Lately, my new hobby of algorithmic stock trading has necessitated running nightly R scripts which take about an hour to complete.  Most of this time is spent on single-treaded web-scraping, which I could put into parallel to speed up the process, but this might surge those websites and have them block my IP address from getting all that free data.  I’m also hesitant to run something on my home pc in fear of random windows updates which could impact my program.  Another problem is random loss of connection from Comcast, so the running at home options was out.  I decide to turn to the cloud!

I’ve been playing around a lot with Amazon EC2 lately, and have been really happy with how powerful it is at such a reasonable cost.  It’s also nice to play around with the micro instances since Amazon has the AWS free usage tier where you can have up to 750 free hours per month of usage.  I decided that the micro instances would be the best space to run my nightly R jobs.  Since you can do pretty much anything with your instances, I thought it would be good to put a simple web server on there so I could view my results from anywhere.  This also allows me to have some basic authentication to my files, as to not give away my quant strategies.

Creating the EC2 instance

Login to the AWS management console.  I started by launching an instance of a community AMI, ami-1aad5273, Ubuntu 11.04 Natty EBS boot that is 64-bit.

For the Instance Details, you should choose an instance type of Micro, unless you have a need for it to be higher.  This will also keep you eligible for the AWS free usage tier.

For Advanced Instance Options, keep the defaults and click continue.

Next, enter in a descriptive name for this instance.

Enter in a name for your Key Pair. Press ‘Create & Download your Key Pair’.  Remember where you save this, as you will need it later.

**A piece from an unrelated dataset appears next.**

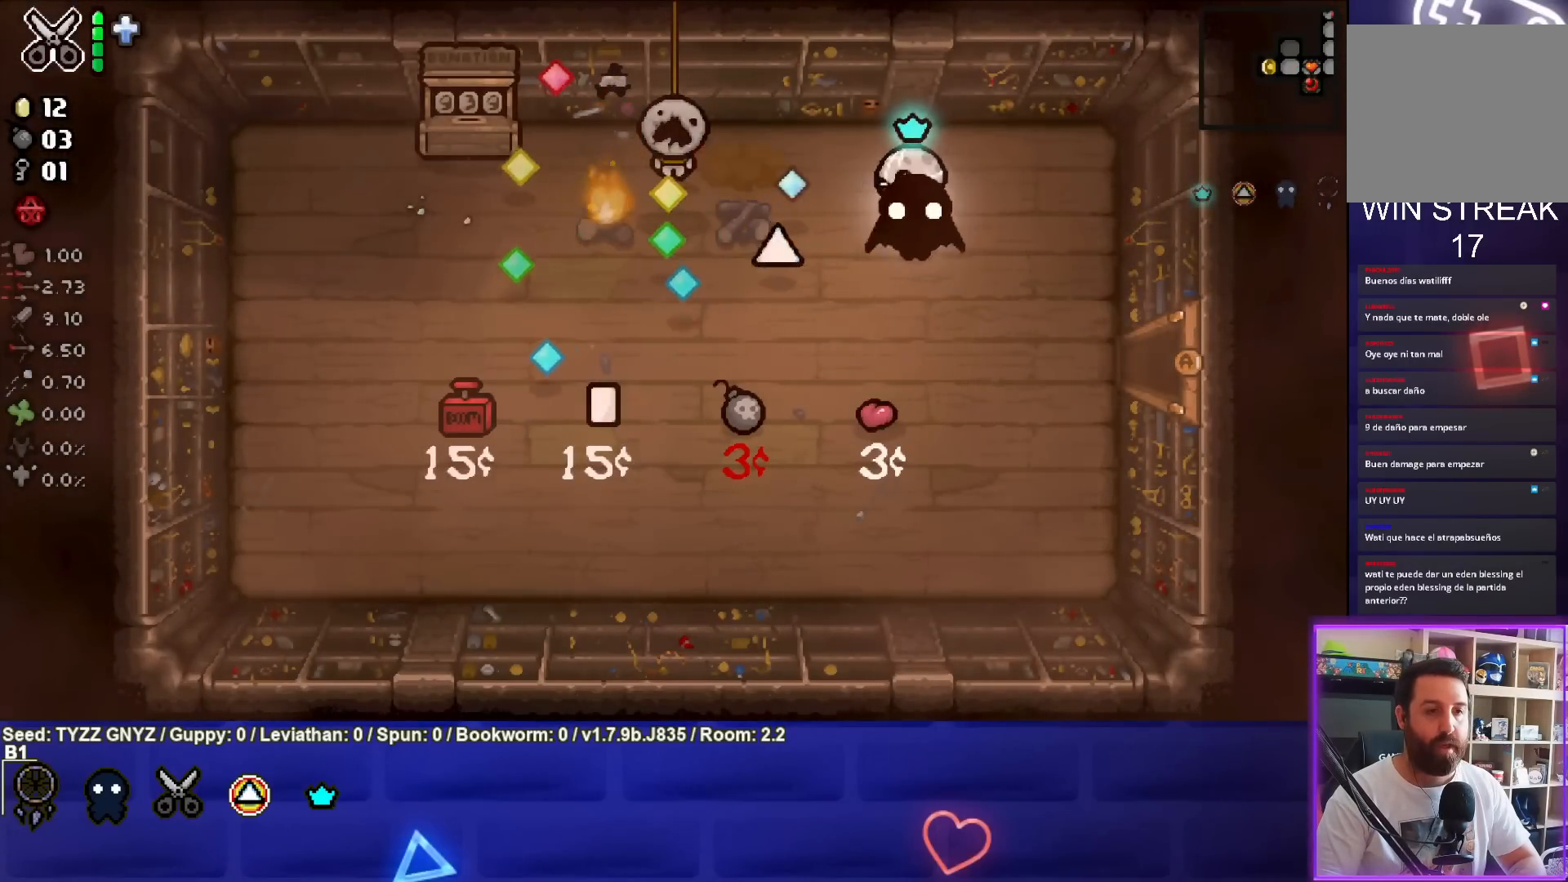
{"buttons": [], "left_stick": "center", "events": [[283, "left_stick", "down-right"], [317, "SQUARE", "up"], [500, "left_stick", "center"]]}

Enter in a Security Group with ports 22 and 8080.  You will need port 22 for SSL access to the VM and you will need 8080 open for web access to Apache Tomcat.

Then press ‘Launch’ on the Review page.  Your instance will be ready to use in seconds.

Logging on to your EC2 instance

Logging on to your EC2 instance can be done several different ways and quite different for each environment.  Since I did this from a Windows machine, I posted instructions for how to SSH to your Amazon EC2 instance using a free tool called PuTTY.  For the AMI we are using, the login will be ‘ubuntu‘.

Installing R

Update your apt-get package list so you get the latest stable version for your OS.

sudo apt-get update

Install R using apt-get.  I like using the -y argument since it does not prompt you if you are sure you want to install.  At the time of writing this, apt-get was using R version 2.12.1 (2010-12-16).

sudo apt-get –y install r-base

At this point you need to see if R runs correctly by typing ‘R’ at the prompt.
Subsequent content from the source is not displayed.